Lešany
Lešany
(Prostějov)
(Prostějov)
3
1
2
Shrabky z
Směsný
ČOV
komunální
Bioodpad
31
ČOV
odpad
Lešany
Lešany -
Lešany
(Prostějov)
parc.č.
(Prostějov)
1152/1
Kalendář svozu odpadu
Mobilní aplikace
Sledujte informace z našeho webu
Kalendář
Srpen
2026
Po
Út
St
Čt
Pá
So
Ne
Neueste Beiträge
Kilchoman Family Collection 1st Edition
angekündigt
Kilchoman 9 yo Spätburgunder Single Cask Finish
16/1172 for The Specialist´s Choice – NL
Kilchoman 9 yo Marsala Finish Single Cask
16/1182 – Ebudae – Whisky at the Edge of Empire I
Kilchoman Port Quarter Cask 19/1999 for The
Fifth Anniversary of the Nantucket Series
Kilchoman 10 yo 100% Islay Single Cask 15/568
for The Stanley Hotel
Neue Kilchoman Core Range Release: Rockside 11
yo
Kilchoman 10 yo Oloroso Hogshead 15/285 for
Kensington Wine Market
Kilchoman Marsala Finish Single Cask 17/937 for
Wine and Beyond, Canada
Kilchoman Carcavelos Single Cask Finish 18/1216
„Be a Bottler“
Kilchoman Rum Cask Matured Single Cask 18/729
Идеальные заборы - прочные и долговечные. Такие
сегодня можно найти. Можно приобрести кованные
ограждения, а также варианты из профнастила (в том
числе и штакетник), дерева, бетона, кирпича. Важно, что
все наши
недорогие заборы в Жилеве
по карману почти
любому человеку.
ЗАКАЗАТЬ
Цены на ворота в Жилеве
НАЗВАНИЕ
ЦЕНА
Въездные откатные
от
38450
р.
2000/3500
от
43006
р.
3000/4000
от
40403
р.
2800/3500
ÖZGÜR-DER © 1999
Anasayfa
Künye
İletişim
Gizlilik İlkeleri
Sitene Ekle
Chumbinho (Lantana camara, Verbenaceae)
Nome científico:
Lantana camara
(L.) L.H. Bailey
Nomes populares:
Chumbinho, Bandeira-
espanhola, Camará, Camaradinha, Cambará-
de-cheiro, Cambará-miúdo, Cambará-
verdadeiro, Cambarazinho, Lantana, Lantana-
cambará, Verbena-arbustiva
========
■ Brief ■
Whenever a line in the material contains the word "Finish", copy that line.

■ Problem solution ■
Kilchoman 9 yo Spätburgunder Single Cask Finish
Kilchoman 9 yo Marsala Finish Single Cask
Kilchoman Marsala Finish Single Cask 17/937 for
Kilchoman Carcavelos Single Cask Finish 18/1216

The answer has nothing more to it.